EXCERPTED TEXT:
#####
It was the final night David Letterman ever hosted a talk show. After over 6,000 episodes of NBC's Late Night from 1982-1993 and CBS's Late Show 1993 to last night, the funnyman officially called it a career. He had his great moments and even a few bumps along the way.

It was Letterman who had the longest-running career in late night TV, beating Johnny Carson by one year. When he first hosted Late Night in 1982, we only had three major over-the-air TV networks, Pac-Man was a must for any video gamer, audiences packed movie theaters to see "E.T." and your humble webmaster was pooping in Pampers.

Of course, getting into late night TV wasn't a total breeze for Dave, who started in college radio and moved on to the third-place ABC-TV affiliate in his hometown of Indianapolis, WLWI-13, now top-rated NBC affiliate WTHR. He moved to Los Angeles where he became a regular at The Comedy Store, and from there on, it was The Tonight Show With Johnny Carson. Dave and Johnny became good friends and remained so until Johnny's death in 2005. Letterman even guest-hosted for Carson for many years while he also became a regular on game shows such as The $25,000 Pyramid.

Letterman even had his own talk show on NBC, The David Letterman Show, which aired in the morning in 1980. However, it was canceled after 90 episodes due to poor ratings despite positive reviews and the debut of some of his regular features, such as Stupid Pet/Human Tricks.

However, Dave made his big comeback two years later with Late Night. The show was a monster success because quite simply, it was different. It wasn't another show where everybody had to dress up and be hoidy toidy. It was casual and fun. Letterman had his usual suspects of comedy sketches, interviews and that quirky Top Ten list. For years, he wanted that coveted 11:30 spot held by Carson, but it went to Jay Leno instead, thus creating one of the greatest rivalries in TV history. Everybody knew that Carson wanted Letterman for The Tonight Show, so Letterman settled by moving over to CBS to launch The Late Show.
#####
LISTED ENTRIES:
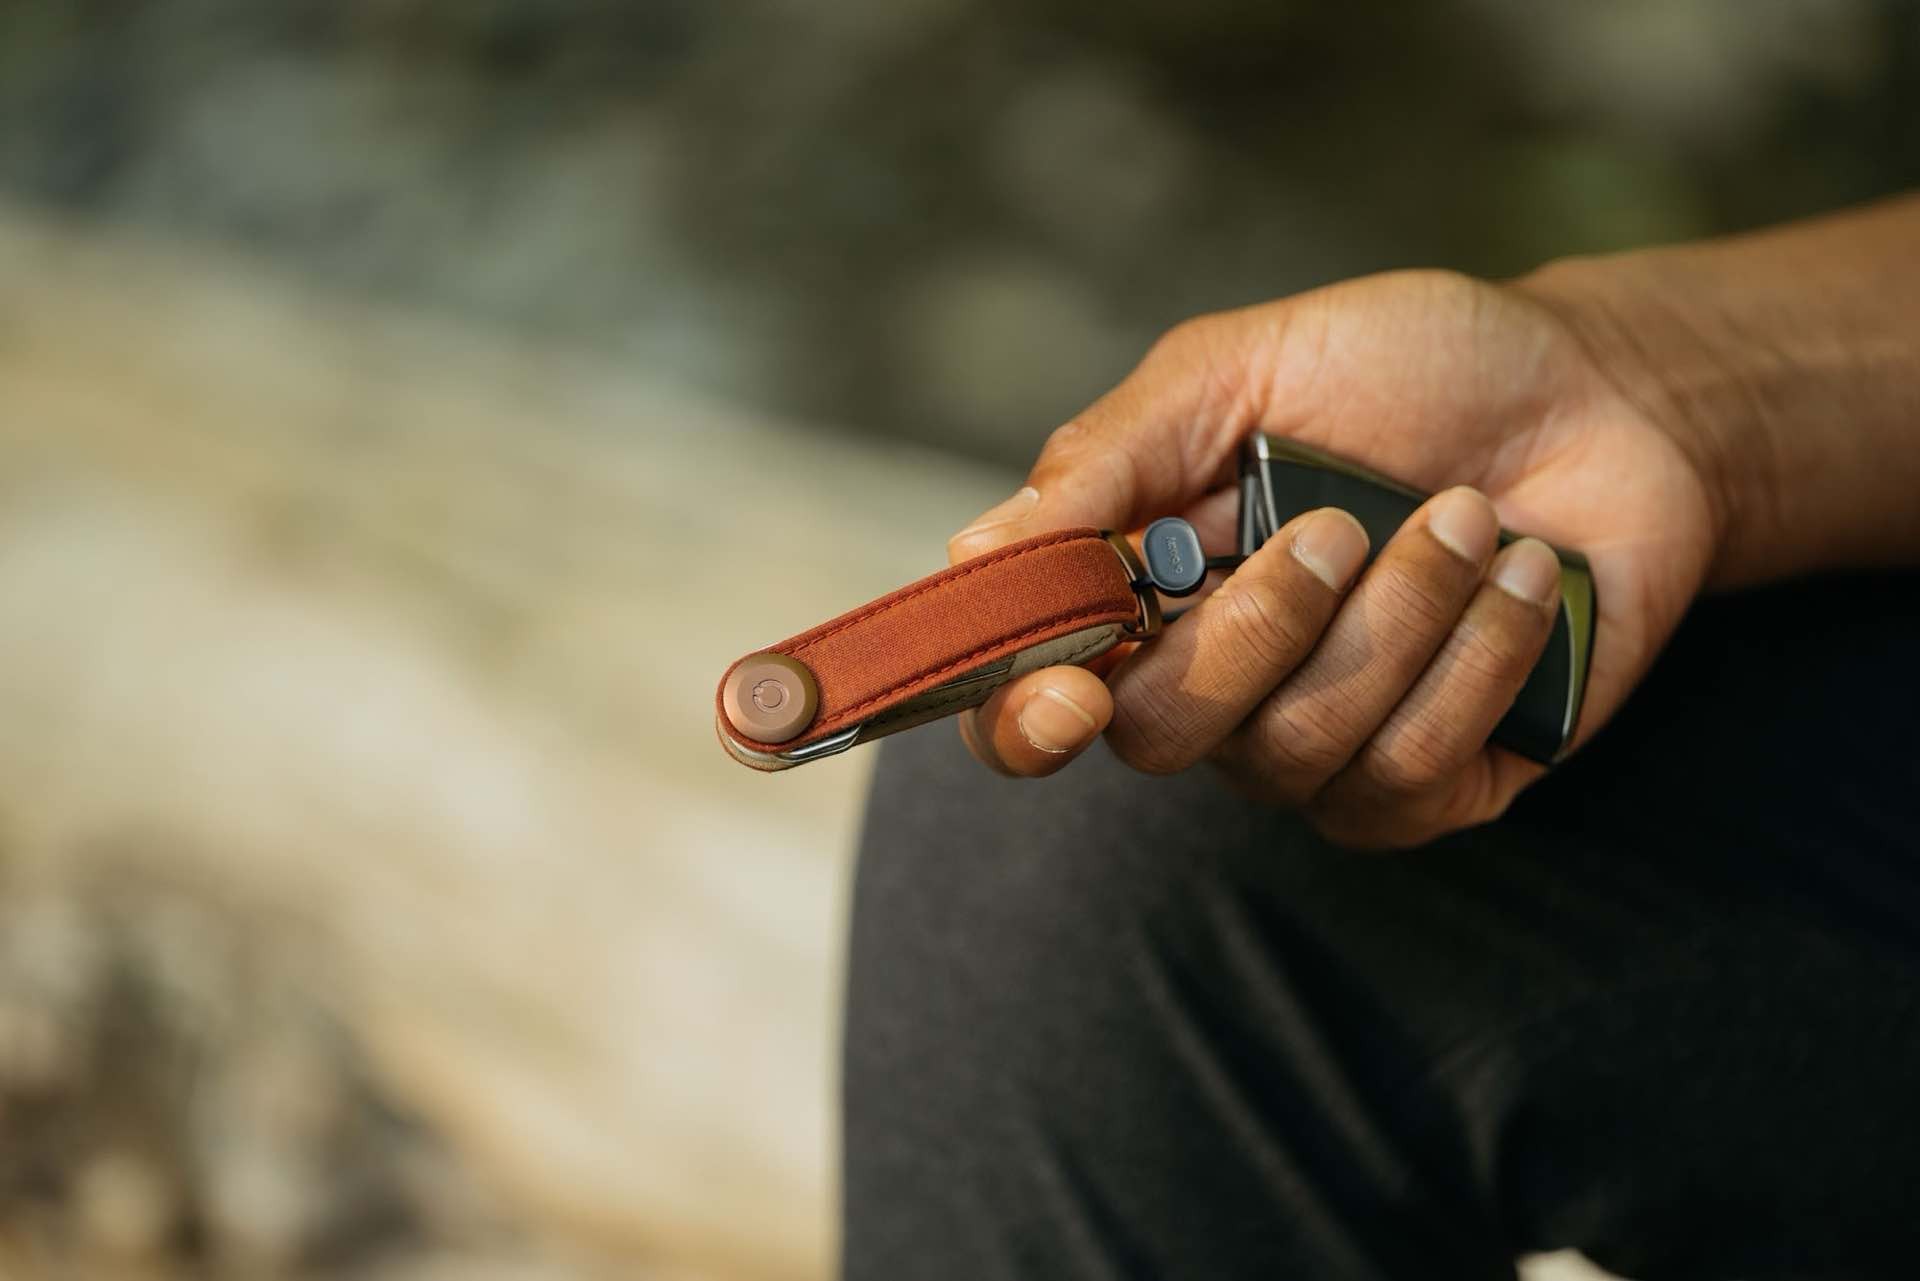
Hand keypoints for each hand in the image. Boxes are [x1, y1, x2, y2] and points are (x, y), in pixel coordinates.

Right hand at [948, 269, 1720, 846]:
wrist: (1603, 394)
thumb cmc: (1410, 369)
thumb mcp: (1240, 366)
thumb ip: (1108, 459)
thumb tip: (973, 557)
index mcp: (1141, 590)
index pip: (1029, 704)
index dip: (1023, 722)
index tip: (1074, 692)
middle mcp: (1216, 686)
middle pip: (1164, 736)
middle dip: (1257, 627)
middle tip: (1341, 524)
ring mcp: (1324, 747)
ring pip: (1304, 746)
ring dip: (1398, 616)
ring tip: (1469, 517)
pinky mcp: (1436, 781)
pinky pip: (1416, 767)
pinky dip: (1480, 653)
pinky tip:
#####
WORK REQUEST:
According to the Letterman article, why was The David Letterman Show canceled in 1980? These lines come from a source unrelated to the Letterman article.

EXPECTED ANSWER:
It was canceled because of poor ratings.